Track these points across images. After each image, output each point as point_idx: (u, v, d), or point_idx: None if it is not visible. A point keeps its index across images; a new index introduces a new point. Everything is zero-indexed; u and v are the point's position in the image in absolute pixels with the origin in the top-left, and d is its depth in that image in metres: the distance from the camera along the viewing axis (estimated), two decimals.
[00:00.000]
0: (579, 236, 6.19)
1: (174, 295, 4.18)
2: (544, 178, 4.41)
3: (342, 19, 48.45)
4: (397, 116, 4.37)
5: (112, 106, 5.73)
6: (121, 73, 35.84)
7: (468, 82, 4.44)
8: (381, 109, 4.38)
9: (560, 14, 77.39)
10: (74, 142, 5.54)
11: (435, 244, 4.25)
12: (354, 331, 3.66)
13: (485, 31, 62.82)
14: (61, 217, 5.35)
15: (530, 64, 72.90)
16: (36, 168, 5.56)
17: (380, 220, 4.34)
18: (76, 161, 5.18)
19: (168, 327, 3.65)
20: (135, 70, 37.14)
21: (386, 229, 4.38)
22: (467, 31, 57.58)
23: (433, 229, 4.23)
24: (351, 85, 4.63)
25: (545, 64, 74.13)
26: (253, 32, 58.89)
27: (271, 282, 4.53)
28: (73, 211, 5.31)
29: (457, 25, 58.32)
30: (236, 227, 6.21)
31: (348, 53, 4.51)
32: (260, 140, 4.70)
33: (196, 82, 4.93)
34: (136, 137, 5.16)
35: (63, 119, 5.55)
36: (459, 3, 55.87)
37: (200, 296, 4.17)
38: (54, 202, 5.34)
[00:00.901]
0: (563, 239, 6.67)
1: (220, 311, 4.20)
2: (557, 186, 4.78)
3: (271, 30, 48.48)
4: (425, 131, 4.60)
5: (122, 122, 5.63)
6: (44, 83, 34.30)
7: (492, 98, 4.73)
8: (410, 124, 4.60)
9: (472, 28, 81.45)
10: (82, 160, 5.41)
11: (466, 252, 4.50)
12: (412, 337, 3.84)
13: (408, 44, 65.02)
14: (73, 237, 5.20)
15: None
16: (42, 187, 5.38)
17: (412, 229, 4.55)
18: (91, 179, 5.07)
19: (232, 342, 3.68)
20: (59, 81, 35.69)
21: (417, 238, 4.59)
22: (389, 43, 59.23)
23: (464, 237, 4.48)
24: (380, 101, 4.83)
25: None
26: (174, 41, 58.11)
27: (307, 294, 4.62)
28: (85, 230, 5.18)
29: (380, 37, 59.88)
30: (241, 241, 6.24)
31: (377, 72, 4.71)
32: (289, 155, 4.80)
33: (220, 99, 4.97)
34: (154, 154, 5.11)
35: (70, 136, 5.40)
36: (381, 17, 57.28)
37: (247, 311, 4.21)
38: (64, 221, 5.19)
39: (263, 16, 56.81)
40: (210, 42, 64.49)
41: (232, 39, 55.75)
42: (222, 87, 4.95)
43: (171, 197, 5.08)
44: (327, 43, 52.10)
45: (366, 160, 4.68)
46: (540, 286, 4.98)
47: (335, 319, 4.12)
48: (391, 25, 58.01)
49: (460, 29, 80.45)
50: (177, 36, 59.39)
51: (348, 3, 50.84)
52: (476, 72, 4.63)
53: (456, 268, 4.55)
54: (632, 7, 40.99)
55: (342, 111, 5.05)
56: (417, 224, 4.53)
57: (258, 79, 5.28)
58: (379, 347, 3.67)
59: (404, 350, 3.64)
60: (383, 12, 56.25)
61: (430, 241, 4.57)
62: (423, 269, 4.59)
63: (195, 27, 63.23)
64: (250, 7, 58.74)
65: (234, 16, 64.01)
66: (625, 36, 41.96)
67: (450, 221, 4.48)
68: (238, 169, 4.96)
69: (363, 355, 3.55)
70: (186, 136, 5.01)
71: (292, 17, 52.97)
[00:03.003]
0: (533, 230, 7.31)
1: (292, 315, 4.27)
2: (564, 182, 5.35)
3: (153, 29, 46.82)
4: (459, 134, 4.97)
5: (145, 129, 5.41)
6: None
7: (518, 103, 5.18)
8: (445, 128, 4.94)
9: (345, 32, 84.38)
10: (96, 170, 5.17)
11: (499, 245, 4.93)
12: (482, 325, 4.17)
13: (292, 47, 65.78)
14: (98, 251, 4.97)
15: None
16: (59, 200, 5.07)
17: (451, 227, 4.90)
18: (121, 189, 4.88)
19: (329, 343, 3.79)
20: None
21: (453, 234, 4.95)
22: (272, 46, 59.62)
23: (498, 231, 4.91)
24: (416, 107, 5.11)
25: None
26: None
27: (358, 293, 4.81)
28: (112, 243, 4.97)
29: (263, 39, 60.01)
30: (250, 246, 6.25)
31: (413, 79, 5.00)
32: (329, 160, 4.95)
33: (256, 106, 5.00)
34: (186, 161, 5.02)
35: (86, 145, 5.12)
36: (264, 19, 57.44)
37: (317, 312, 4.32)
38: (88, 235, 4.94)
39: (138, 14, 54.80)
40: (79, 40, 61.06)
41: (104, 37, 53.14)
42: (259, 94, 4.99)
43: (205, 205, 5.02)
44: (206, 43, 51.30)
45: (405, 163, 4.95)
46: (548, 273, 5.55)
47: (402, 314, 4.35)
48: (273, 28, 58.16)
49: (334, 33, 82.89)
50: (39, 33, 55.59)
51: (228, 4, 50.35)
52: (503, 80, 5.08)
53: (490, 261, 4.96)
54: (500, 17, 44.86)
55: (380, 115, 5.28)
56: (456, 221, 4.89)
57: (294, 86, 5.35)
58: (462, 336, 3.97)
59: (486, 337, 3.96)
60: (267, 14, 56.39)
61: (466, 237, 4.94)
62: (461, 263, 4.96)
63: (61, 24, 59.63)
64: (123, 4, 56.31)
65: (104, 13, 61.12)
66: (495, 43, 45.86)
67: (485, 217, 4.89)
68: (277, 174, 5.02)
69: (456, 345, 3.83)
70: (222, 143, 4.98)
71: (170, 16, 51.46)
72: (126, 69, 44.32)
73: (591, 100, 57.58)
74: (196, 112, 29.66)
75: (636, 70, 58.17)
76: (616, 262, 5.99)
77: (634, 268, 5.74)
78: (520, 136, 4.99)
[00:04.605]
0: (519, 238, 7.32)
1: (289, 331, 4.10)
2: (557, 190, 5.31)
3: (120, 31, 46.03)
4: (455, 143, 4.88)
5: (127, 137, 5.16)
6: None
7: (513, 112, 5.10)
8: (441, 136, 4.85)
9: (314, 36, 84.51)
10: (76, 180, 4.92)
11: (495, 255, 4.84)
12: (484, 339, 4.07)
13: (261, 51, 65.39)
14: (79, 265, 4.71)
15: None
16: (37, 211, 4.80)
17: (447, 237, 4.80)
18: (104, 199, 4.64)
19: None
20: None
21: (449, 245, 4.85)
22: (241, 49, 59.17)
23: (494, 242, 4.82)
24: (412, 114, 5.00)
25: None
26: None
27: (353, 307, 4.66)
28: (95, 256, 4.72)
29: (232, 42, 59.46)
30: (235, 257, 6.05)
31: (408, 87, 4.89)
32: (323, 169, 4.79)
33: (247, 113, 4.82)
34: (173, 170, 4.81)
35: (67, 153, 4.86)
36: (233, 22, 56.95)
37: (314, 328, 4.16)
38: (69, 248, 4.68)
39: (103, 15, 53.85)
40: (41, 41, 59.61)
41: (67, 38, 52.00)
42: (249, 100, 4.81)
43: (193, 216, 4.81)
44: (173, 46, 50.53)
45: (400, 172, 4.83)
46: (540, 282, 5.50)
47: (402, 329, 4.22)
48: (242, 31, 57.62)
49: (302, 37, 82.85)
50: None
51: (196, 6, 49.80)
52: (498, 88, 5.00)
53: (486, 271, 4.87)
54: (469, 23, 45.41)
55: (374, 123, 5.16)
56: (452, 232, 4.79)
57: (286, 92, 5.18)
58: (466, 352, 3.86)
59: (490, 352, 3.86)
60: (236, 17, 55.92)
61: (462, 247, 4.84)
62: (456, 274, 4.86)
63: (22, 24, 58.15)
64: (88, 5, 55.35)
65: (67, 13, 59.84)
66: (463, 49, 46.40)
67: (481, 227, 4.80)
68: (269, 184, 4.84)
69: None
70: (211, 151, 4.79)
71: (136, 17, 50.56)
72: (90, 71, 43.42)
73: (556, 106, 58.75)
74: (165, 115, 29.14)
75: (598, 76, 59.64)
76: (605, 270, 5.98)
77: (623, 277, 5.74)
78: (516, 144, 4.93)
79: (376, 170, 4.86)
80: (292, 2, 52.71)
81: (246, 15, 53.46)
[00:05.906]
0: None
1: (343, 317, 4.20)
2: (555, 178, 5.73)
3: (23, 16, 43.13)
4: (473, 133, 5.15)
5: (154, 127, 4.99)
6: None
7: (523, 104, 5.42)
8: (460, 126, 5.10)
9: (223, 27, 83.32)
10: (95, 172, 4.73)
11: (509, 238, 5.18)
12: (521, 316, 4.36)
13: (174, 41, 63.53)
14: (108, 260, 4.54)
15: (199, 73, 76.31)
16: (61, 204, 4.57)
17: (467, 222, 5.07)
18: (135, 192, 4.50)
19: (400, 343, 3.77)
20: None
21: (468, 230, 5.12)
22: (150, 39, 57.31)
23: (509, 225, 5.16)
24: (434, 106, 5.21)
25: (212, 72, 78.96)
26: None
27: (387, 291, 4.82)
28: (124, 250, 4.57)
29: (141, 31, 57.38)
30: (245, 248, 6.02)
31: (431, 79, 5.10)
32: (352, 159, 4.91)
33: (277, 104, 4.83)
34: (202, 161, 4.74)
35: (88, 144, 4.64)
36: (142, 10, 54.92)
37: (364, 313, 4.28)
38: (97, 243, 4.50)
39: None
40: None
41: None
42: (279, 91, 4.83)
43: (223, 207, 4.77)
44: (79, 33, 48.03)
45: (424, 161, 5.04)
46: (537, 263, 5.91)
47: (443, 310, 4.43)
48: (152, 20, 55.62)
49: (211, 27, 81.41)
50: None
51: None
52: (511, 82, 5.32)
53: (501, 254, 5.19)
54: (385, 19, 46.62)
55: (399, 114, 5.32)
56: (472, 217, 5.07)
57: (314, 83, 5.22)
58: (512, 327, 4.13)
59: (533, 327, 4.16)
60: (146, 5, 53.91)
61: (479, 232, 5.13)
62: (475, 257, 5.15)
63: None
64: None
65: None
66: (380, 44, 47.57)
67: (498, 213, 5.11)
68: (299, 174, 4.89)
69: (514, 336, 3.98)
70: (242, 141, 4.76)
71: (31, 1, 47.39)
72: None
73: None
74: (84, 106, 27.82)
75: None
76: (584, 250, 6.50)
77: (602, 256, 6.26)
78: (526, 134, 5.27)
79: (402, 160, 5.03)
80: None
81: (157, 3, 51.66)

----

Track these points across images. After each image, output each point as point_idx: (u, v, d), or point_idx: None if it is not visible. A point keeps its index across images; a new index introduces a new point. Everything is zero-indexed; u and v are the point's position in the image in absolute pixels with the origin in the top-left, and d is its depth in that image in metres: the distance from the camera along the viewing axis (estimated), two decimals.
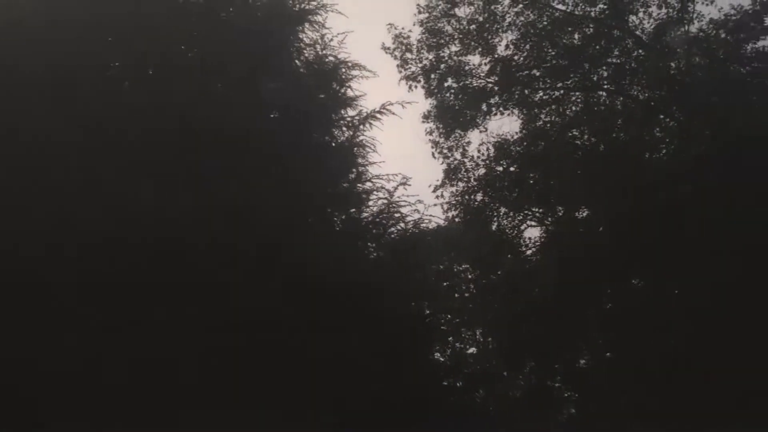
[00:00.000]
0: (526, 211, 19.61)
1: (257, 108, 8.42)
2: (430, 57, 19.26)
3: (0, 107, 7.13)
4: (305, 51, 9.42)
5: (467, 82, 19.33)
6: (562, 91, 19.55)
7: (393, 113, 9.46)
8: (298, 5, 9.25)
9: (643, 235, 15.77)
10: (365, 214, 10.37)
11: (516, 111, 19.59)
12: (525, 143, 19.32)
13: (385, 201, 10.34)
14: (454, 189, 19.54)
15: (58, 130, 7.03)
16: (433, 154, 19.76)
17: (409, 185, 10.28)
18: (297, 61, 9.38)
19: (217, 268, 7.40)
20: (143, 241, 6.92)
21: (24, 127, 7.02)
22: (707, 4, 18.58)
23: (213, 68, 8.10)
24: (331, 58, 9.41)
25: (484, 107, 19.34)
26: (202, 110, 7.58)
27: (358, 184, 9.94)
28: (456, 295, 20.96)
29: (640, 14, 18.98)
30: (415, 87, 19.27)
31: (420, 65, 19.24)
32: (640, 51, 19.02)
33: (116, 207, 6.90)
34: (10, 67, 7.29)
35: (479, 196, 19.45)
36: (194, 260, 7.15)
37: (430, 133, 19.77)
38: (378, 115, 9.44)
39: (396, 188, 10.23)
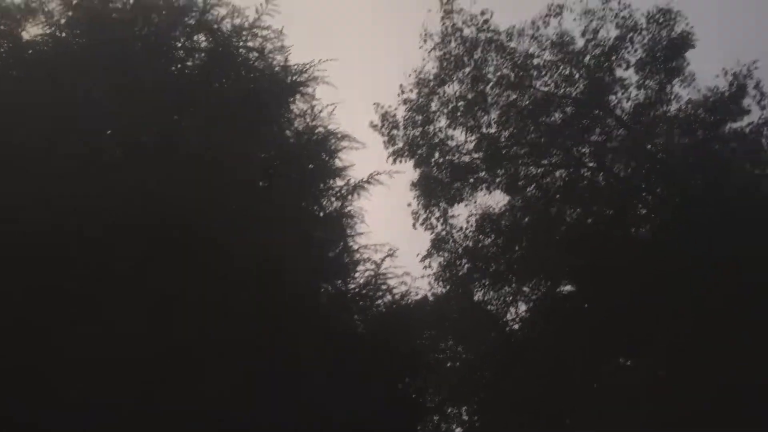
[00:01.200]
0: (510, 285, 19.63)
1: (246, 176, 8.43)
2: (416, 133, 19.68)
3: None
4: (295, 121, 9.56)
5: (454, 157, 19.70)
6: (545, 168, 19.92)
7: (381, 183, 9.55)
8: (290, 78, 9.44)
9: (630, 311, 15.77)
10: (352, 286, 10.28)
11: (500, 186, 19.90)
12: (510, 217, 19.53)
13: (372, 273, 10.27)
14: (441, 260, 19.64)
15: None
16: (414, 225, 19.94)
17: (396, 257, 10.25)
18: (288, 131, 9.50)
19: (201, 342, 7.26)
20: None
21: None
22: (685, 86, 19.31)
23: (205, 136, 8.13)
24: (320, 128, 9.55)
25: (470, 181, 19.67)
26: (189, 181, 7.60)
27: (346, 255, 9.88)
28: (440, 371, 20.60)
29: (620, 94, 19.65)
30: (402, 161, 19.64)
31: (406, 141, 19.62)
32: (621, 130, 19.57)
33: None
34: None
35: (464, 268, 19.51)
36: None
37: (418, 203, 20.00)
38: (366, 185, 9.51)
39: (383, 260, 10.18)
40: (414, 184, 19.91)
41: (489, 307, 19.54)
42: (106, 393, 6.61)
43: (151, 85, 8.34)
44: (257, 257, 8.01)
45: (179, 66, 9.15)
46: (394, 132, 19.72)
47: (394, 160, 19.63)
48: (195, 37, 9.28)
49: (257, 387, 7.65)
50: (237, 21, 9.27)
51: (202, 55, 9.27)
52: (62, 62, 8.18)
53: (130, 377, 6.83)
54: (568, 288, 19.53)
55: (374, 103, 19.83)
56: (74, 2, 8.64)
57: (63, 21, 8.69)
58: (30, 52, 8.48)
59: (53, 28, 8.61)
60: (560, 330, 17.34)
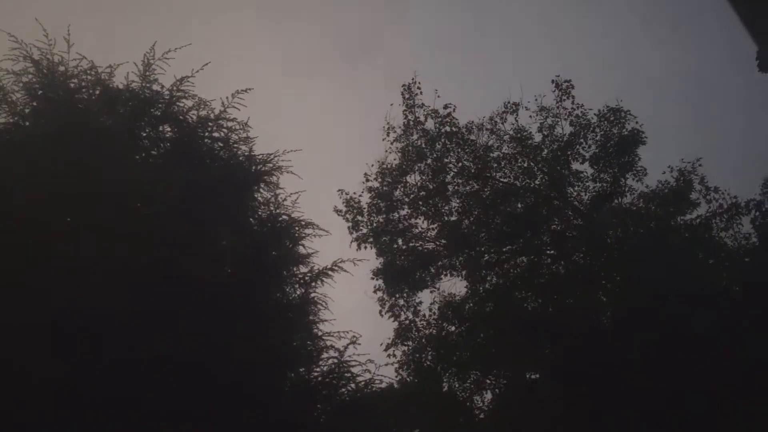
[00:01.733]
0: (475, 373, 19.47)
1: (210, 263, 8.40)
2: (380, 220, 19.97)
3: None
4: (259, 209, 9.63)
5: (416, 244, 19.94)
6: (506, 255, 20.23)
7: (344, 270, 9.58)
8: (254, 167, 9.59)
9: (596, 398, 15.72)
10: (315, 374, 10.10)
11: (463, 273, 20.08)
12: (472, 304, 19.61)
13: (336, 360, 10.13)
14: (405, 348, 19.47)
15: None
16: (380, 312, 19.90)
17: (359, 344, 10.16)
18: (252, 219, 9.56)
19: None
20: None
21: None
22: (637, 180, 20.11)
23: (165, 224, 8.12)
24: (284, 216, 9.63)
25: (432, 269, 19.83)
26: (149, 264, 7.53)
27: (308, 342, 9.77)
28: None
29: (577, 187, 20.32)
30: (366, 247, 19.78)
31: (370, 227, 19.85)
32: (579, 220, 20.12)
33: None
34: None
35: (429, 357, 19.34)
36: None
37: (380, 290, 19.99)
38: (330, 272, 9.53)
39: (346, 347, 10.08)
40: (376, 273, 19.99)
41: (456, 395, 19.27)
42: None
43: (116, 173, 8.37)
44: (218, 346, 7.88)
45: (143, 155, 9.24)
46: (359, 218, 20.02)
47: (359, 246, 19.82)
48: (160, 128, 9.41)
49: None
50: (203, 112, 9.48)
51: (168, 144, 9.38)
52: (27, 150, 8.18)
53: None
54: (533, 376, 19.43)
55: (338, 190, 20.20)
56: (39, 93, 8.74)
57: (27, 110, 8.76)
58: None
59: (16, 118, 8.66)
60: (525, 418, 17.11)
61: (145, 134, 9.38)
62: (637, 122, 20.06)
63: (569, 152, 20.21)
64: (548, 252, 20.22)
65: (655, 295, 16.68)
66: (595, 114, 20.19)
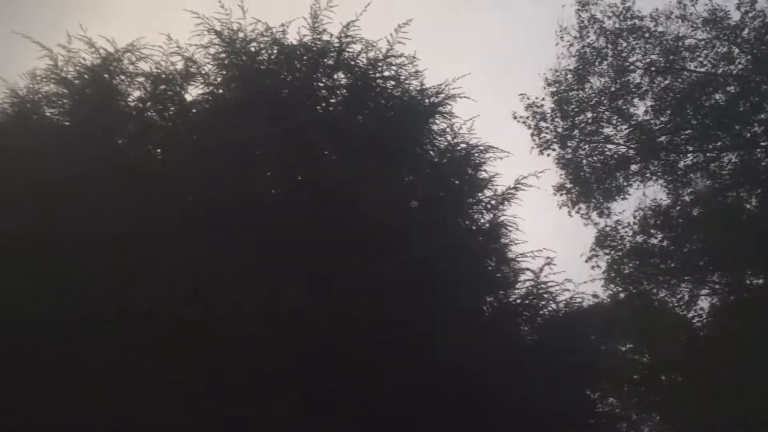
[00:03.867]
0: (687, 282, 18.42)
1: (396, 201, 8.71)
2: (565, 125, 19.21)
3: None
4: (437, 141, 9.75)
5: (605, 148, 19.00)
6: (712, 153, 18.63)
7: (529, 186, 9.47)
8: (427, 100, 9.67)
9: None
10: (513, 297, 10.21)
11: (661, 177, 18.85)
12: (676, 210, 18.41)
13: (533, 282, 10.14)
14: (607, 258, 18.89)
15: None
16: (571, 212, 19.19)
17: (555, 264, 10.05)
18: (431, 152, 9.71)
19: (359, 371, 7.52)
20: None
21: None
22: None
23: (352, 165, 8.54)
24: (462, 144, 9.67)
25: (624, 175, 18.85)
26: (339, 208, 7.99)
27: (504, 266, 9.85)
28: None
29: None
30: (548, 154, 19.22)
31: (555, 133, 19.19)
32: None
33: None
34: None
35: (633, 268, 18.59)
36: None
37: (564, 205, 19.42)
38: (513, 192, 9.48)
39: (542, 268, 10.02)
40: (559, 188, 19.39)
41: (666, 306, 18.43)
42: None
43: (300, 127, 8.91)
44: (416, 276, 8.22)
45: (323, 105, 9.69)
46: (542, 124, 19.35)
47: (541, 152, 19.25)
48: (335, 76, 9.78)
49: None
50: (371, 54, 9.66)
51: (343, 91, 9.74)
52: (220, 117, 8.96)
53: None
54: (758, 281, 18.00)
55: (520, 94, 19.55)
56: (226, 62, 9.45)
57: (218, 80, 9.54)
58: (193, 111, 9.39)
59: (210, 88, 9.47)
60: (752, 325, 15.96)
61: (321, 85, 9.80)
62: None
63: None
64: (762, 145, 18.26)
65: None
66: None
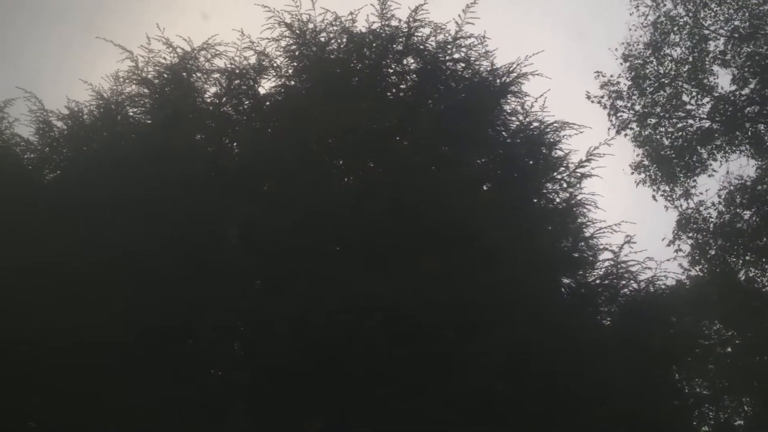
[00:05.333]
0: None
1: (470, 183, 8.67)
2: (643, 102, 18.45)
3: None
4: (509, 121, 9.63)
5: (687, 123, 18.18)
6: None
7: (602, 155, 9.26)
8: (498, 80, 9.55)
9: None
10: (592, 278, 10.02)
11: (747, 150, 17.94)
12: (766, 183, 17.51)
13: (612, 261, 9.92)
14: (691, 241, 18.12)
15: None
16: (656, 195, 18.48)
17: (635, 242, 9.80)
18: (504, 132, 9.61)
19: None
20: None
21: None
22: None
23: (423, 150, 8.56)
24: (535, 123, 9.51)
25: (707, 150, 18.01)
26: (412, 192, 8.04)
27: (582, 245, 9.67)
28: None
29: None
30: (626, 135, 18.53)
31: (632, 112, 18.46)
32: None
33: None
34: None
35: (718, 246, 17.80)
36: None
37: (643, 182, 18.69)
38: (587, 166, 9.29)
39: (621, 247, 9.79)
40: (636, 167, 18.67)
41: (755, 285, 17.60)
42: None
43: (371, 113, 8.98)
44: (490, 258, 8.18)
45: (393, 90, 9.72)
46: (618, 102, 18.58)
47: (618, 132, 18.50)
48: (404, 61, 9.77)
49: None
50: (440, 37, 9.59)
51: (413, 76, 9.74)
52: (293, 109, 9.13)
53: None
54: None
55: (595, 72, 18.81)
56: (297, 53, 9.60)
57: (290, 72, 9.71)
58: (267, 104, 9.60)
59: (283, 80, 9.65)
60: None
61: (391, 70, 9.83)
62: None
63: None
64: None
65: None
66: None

----

▸ **WHAT IS REQUIRED**: Return the span of lines in the data above that opens at the line with "56: (417, 224, 4.53)" and closes at the line with "67: (450, 221, 4.48)", exactly, ends included, nothing else.

▸ **RESULT FOR THIS EXERCISE**:
56: (417, 224, 4.53)
57: (258, 79, 5.28)
58: (379, 347, 3.67)
59: (404, 350, 3.64)
60: (383, 12, 56.25)
61: (430, 241, 4.57)
62: (423, 269, 4.59)
63: (195, 27, 63.23)
64: (250, 7, 58.74)
65: (234, 16, 64.01)
66: (625, 36, 41.96)
67: (450, 221, 4.48)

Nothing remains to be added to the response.